> [Instructions to follow] Report every line of the entries that contains the word "building".

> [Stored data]

______________________________

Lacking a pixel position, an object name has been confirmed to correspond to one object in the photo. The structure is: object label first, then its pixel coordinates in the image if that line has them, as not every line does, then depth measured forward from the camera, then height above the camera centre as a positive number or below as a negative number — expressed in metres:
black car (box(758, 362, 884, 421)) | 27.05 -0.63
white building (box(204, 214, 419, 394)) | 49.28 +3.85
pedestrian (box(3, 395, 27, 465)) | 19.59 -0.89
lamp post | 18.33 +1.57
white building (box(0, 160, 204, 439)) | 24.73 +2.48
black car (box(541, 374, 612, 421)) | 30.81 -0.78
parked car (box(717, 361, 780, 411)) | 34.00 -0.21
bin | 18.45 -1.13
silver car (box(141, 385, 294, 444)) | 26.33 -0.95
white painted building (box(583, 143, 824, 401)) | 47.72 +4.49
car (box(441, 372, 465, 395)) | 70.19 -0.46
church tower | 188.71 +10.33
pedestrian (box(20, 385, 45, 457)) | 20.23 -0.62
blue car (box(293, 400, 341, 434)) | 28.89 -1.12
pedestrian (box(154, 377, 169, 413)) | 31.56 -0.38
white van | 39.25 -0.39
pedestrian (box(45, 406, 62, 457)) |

______________________________

> [Solution to this exercise]
white building (box(204, 214, 419, 394)) | 49.28 +3.85
white building (box(0, 160, 204, 439)) | 24.73 +2.48
white painted building (box(583, 143, 824, 401)) | 47.72 +4.49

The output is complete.